"Nobody knows when this statue was made; but it is certainly more than a thousand years old."
...The guide quietly went out behind me and sat on the steps of the verandah, and I was left alone with the Buddha.
The face of the Buddha was quite alive; he was not looking straight at me, and yet he saw me. At first I felt nothing but wonder. I had not expected and could not have expected anything like it. But very soon wonder and all other feelings and thoughts disappeared in new and strange sensations. The Buddha saw me, saw in me that which I could not see myself, all that was hidden in the most secret recesses of my soul. And under his gaze, which, as it were, passed me by, I began to see all this myself.

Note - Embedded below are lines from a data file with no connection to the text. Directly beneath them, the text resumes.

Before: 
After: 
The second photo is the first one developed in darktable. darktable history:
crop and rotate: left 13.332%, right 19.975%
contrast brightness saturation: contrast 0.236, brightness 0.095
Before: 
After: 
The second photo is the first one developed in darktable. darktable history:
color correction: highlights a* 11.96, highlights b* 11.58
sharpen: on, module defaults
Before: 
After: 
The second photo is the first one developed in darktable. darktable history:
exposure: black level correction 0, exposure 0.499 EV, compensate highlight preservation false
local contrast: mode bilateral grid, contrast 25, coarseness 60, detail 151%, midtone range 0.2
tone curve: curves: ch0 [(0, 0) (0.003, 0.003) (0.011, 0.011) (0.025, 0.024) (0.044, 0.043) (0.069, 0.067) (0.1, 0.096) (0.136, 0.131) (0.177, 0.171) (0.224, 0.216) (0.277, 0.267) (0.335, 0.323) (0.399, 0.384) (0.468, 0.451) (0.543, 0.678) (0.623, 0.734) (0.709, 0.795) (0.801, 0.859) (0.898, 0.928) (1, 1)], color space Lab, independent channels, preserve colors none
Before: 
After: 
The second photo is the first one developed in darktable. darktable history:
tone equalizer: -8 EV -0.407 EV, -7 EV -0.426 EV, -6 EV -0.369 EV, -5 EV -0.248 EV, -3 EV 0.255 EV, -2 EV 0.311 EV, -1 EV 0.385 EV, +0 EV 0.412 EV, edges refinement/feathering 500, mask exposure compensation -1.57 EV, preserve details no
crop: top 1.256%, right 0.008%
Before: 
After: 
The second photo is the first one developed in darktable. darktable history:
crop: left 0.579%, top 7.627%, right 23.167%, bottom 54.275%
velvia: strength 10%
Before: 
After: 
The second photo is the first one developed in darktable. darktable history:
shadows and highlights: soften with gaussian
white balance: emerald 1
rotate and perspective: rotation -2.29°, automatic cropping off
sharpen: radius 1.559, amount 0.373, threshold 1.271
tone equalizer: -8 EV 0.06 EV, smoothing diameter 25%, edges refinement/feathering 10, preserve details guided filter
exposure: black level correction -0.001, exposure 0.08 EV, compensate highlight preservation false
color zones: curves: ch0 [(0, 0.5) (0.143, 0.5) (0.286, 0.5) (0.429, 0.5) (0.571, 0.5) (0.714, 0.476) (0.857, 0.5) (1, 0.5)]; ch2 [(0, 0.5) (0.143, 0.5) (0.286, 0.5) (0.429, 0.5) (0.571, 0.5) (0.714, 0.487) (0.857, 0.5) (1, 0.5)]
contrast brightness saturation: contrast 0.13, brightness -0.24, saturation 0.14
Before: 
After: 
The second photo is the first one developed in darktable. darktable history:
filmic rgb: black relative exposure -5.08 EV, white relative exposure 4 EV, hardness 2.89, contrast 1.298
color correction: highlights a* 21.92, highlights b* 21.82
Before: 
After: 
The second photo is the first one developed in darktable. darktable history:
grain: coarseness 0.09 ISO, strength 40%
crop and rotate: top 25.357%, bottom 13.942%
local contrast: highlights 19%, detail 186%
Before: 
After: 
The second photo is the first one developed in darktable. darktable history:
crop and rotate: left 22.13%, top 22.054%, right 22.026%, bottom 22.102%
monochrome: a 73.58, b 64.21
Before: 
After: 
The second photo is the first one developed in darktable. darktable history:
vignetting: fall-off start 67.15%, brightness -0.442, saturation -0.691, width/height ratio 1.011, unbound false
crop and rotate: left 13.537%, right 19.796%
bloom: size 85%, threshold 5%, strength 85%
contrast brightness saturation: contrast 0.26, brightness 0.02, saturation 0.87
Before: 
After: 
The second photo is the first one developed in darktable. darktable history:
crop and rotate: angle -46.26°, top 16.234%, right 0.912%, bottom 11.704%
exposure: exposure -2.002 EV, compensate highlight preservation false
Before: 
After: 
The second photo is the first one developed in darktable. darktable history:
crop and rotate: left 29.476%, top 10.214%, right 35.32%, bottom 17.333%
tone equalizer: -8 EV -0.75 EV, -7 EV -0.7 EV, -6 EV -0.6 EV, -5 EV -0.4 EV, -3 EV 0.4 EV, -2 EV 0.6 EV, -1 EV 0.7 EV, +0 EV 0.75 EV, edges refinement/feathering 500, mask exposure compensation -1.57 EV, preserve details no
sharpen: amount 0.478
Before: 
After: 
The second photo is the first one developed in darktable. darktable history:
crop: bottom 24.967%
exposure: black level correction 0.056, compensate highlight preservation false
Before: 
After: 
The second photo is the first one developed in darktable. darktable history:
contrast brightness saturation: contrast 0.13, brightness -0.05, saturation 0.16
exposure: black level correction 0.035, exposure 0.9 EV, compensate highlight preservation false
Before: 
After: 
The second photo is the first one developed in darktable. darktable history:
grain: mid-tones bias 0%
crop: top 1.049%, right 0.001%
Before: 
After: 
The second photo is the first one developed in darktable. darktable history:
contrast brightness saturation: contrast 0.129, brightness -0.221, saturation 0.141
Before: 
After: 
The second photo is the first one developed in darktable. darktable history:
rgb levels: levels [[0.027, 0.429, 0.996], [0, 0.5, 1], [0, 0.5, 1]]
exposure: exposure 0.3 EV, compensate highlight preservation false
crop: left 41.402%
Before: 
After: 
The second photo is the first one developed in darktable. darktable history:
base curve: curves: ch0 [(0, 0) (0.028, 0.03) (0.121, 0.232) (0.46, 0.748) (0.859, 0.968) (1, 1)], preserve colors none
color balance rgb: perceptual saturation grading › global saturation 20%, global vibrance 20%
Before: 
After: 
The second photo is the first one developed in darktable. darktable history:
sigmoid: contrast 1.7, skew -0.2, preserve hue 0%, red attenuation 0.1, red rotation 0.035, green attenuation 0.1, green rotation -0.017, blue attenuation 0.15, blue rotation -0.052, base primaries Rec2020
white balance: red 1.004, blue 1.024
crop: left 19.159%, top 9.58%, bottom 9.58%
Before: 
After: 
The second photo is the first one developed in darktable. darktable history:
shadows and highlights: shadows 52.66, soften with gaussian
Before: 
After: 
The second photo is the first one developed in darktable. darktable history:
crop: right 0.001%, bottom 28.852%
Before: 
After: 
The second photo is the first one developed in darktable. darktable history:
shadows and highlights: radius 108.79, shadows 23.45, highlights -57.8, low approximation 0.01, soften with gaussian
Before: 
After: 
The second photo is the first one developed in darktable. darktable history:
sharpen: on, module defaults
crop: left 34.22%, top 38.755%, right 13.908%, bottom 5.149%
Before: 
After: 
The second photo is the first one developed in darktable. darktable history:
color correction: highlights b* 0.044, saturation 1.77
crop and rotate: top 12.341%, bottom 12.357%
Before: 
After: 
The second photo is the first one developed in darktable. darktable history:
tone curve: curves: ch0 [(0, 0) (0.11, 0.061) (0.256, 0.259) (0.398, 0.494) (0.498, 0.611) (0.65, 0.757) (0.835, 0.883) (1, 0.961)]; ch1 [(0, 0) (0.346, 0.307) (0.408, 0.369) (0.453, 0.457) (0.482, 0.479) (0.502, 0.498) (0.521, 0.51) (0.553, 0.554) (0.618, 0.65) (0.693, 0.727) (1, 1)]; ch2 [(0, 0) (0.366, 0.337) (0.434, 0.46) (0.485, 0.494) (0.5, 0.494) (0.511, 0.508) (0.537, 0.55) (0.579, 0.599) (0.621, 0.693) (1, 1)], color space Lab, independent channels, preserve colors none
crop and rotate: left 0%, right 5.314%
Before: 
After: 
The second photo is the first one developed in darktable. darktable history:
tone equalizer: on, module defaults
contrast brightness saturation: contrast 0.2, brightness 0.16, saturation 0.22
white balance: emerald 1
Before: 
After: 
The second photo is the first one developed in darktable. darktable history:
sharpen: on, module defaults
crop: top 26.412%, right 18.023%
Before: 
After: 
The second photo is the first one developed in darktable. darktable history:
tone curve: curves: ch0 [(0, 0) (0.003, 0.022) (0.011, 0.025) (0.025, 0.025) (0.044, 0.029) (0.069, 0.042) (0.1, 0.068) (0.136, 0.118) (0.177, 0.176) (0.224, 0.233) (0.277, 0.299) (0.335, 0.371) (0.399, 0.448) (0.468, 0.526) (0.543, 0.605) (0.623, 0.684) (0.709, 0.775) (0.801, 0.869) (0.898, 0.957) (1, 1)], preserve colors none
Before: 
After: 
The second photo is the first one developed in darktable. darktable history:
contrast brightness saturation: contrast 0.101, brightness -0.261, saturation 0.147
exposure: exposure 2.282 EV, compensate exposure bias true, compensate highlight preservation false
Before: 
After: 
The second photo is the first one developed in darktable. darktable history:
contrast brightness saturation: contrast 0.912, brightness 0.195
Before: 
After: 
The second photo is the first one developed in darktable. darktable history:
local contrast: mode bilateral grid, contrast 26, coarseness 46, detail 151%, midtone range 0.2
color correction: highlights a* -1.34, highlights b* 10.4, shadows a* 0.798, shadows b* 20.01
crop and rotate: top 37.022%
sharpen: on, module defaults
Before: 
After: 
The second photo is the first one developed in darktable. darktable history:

Everything that was small, superfluous, uneasy and troubled came to the surface and displayed itself under this glance. The face of the Buddha was quite calm, but not expressionless, and full of deep thought and feeling. He was lying here deep in thought, and I had come, opened the doors and stood before him, and now he was involuntarily judging me. But there was no blame or reproach in his glance.
His look was extraordinarily serious, calm and full of understanding. But when I attempted to ask myself what the face of the Buddha expressed, I realised that there could be no answer. His face was neither cold nor indifferent. On the other hand it would be quite wrong to say that it expressed warmth, sympathy or compassion. All this would be too small to ascribe to him. At the same time it would also be wrong to say that the face of the Buddha expressed unearthly grandeur or divine wisdom. No, it was a human face, yet at the same time a face which men do not happen to have. I felt that all the words I could command would be wrong if applied to the expression of this face. I can only say that here was understanding..."
"He, the Blessed One, is indeed the Noble Lord, the Perfectly Enlightened One; He is impeccable in conduct and understanding, the Serene One, the Knower of the Worlds; He trains perfectly those who wish to be trained; he is Teacher of gods and men; he is Awake and Holy. " -------------------------------------------- "The Dhamma is well-expounded by the Blessed One, Apparent here and now, timeless, encouraging investigation, Leading to liberation, to be experienced individually by the wise. "
That's new to me, and nice - thanks. Reading the middle section reminded me of the title of another of Ouspensky's books, IIRC: In Search of the Miraculous. He didn't want things to be ordinary, everyday, clear.